27 avr. 2013

Les éditeurs de livres

1. Les éditeurs ont une très mauvaise réputation auprès des auteurs d'un certain monde. Les contrats de publication, exclusivement élaborés par eux ou à leur initiative, protègent plus leurs intérêts que ceux des auteurs. Intransigeants, ces prédateurs du livre imposent des clauses à leur seul avantage et bénéficient à 95% du travail des auteurs, sur lequel ils ajoutent une couverture et un numéro ISBN. On dirait un métier d'initié.
2. La crise justifie un changement d'attitude, toujours à l'avantage de l'éditeur. Certaines maisons d'édition sont devenues si capitalistes qu'elles vendent même les exemplaires jadis réservés à l'auteur. Un article de revue donnait droit à un exemplaire et à des tirés à part aux collaborateurs. Aujourd'hui les tirés à part n'existent plus, l'exemplaire de droit est devenu aléatoire. On le vend à 40% de réduction. A ce point, il est possible que l'éditeur publie un livre sans que l'auteur n'en reçoive un exemplaire.
3. N'osez surtout plus parler des droits d'auteur! Ils sont dérisoires. Certaines maisons accordent 6% après avoir vendu le 500eme exemplaire. Dieu seul sait quand le 500e exemplaire sera vendu, si j'amais il sera vendu. C'est le contrat et vous n'avez pas le choix. A prendre ou à laisser! Une chose sûre est que l'éditeur ne perd rien dans cette manoeuvre, et s'il y perd, il reviendra à l'auteur d'en payer les frais. En réalité, les éditeurs encaissent toutes les récettes de vente. Certains éditeurs exigent des auteurs un achat allant jusqu'à 50 copies. Lorsque les ventes ne marchent plus, ils proposent généreusement à l'auteur d'acheter les invendus à un prix réduit. Comme quoi, le dernier mot leur revient toujours.
4. Pour éviter d'être dupés, plusieurs auteurs optent de devenir éditeurs en montant des maisons éphémères  qui souvent manquent des soutiens financiers et de marketing. Certains décident de vendre eux-mêmes directement leurs livres. Maintenant, il existe des éditeurs qui fonctionnent sur ce concept, moyennant un émolument de base, et associent l'auteur à la vente. Même là, l'éditeur y gagne plus que l'auteur.

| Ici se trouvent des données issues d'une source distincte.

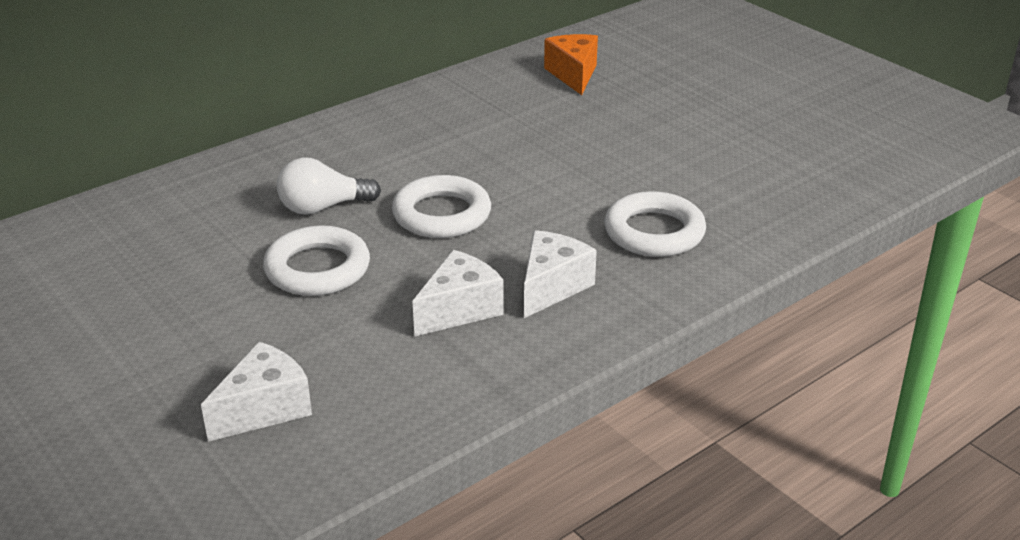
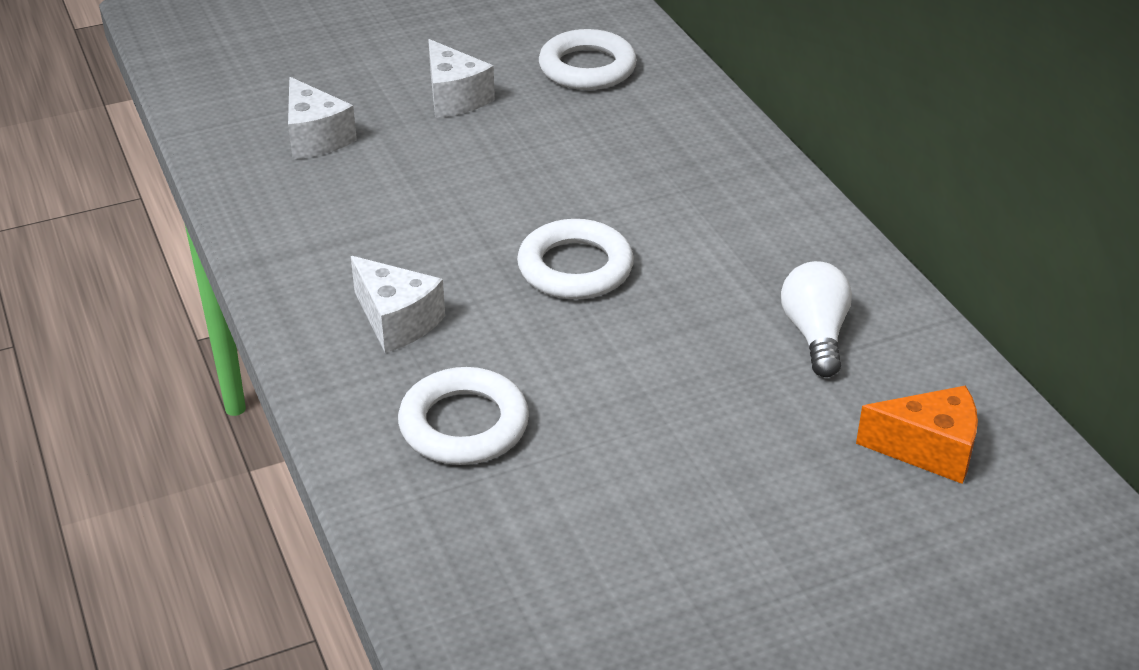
camera: 105 degrees right, 5 degrees up
(317, 269) = (507, 179): white ring -> white ring (587, 68)
(323, 207) = (623, 191): white light bulb -> white light bulb (815, 335)
(460, 310) = (391, 254): white cheese -> white cheese (454, 98)

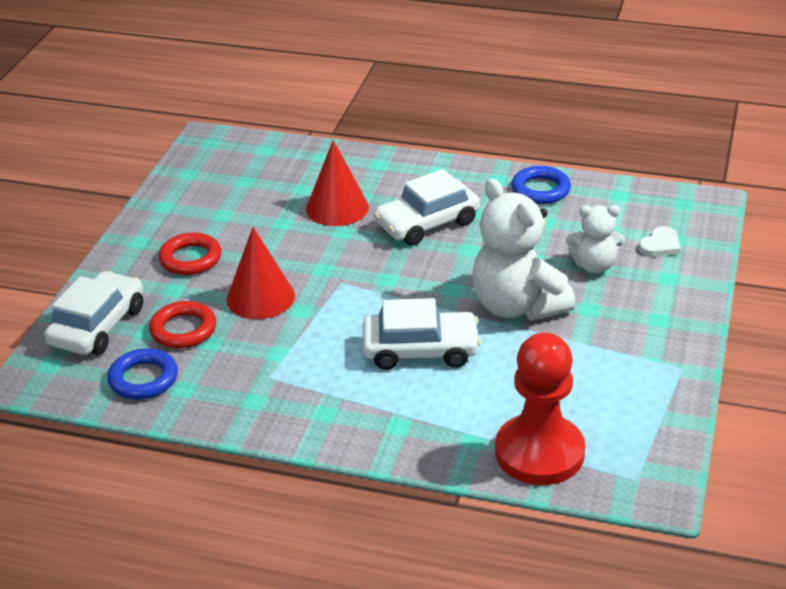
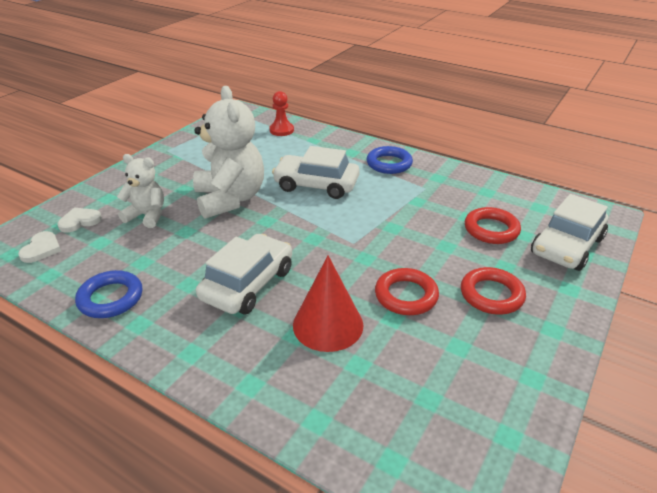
camera: 165 degrees left, 0 degrees up
(143, 379) = (517, 201): blue ring -> blue ring (389, 164)
(260, 297) = (425, 243): red cone -> none
(273, 242) = (406, 295): none -> red ring
(427, 223) = (248, 284): white car -> white car turned 45 degrees counterclockwise
(539, 453) = (281, 130): red pawn -> red pawn, size x0.49
(659, 212) = (41, 249): none -> white heart

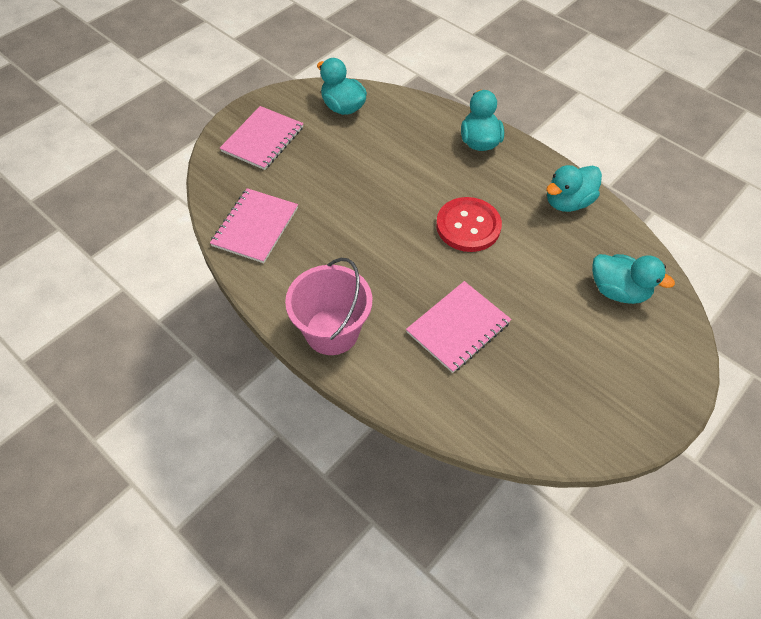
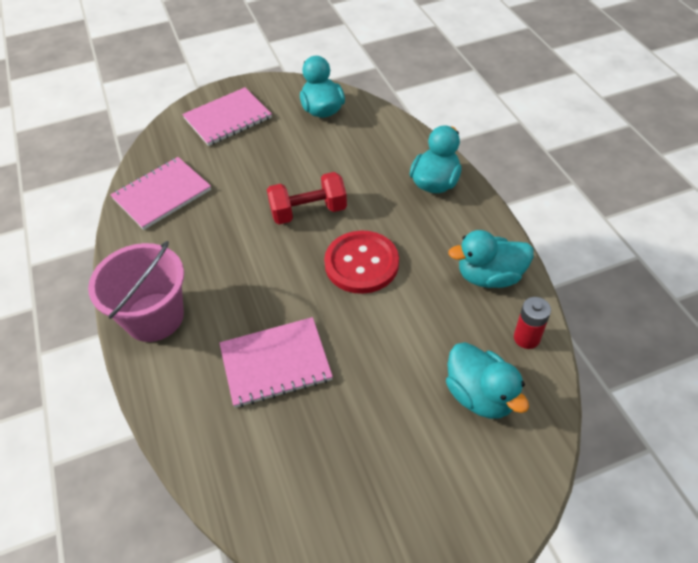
camera: 30 degrees right, 5 degrees down
(395, 198) = (308, 211): none -> red dumbbell
(621, 238) = (526, 338): none -> red battery

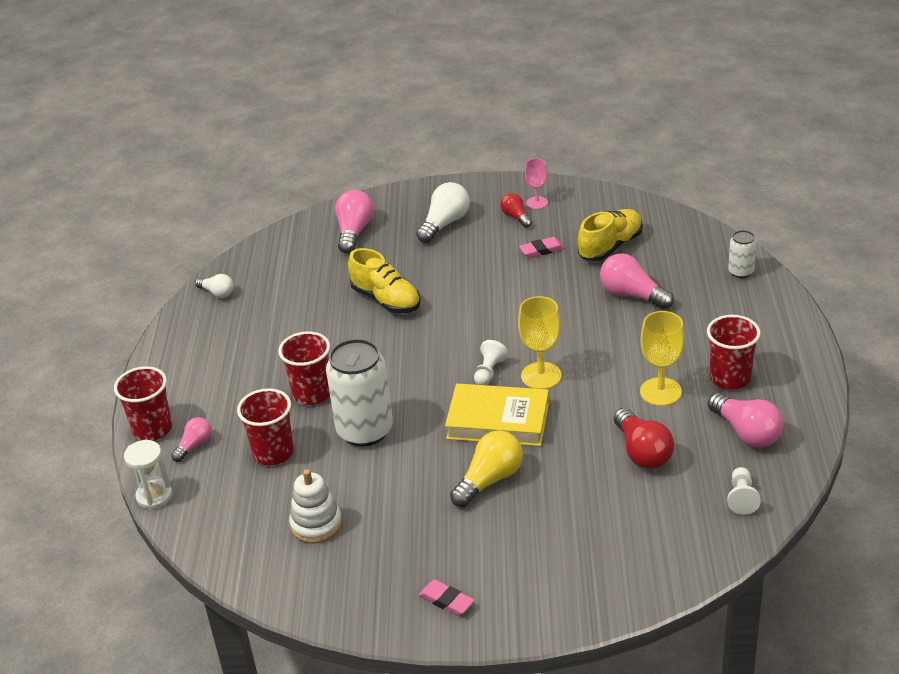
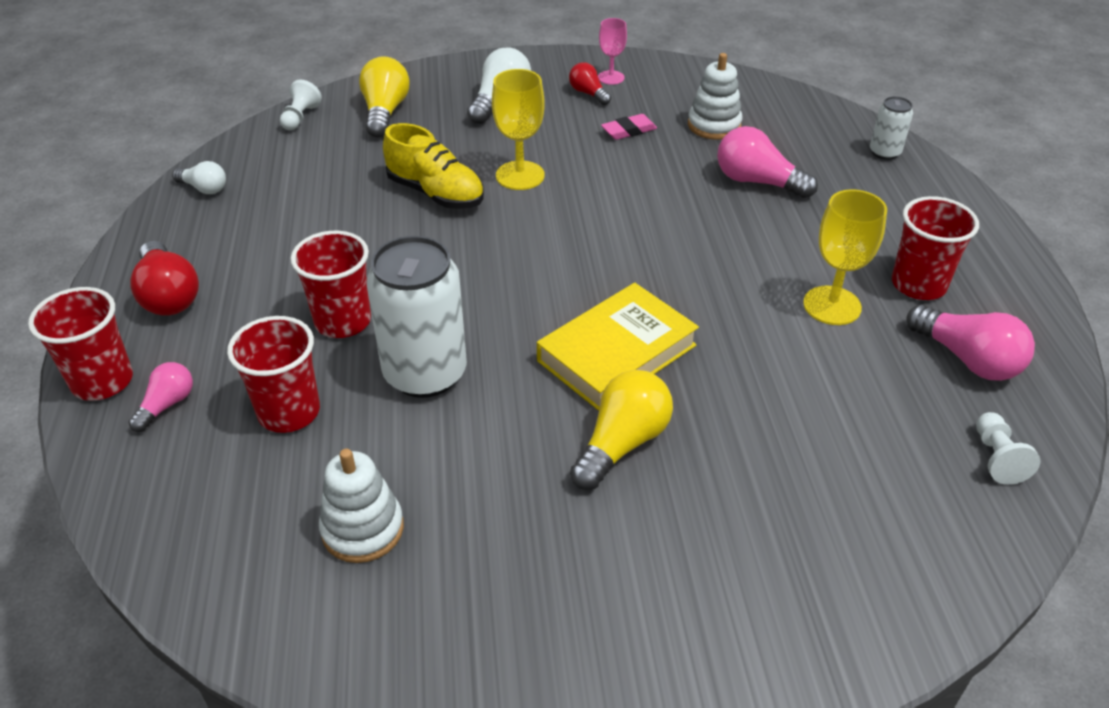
camera: 10 degrees left, 5 degrees up
(154, 496) = (99, 491): white hourglass -> none
(354, 232) = (385, 112): pink light bulb -> yellow light bulb
(446, 600) = (590, 658): pink eraser -> none
(489, 372) = (591, 284): white pawn -> white pawn (300, 117)
(498, 421) = (616, 353): yellow book -> yellow book turned 45 degrees counterclockwise
(541, 376) = (663, 288): yellow goblet -> yellow goblet (520, 175)
(610, 246) = (714, 125): yellow shoe -> white stacking toy
(642, 452) = (833, 393): red light bulb -> red light bulb (169, 295)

5. Les éditeurs-auteurs de collections et de livres communs subissent les mêmes contraintes que les auteurs. J'attends depuis plus de dix ans la publication d'un chapitre de livre pour lequel j'avais signé le copyright en 2002. Et l'éditeur, professeur à Lagos, continue à me demander de patienter. J'ai entretemps repris cet article dans mon dernier livre. Ce 24 avril 2013, j'ai pris connaissance d'une publication d'un de mes articles dans un collectif grâce à l'email d'un collègue qui voulait obtenir le livre. Le livre dont j'ai aussi découvert le titre a été édité à Cotonou depuis 2011. Ni la maison d'édition, ni les éditeurs n'ont pris la délicatesse d'en informer les auteurs, à moins que ce ne soit moi seul qui ai été ignoré. Comme pour dire que publier peut provoquer des migraines, surtout lorsque le professionnalisme fait défaut.
6. Dans ce marché qui a tout l'air d'une affaire de dupes, des talents sont sacrifiés, étouffés sans ménagement. Qu'on se le dise, l'éditeur est avant tout un vendeur. Et un vendeur sans scrupule. Il choisit le titre susceptible de se vendre; le thème qui attire et ramène de l'argent; le personnage-auteur dont la réputation est déjà établi. Ainsi certains genres comme la poésie ou les thèmes du Tiers-Monde, qui se vendent difficilement dans les pays développés, sont écartés sans même être traités. Beaucoup d'auteurs et de talents sont privés de lectorat et d'accès à la reconnaissance publique, simplement soit parce qu'ils sont étrangers, soit parce qu'ils n'ont pas d'argent pour payer les frais d'éditions, soit encore parce que les mécènes et financiers culturels leur ferment la porte.
Pour quoi, je soutiens que nos pays créent impérativement des mécanismes d'éditions, des structures de fabrication et de consommation du livre, car le livre est un support essentiel de la culture d'un pays.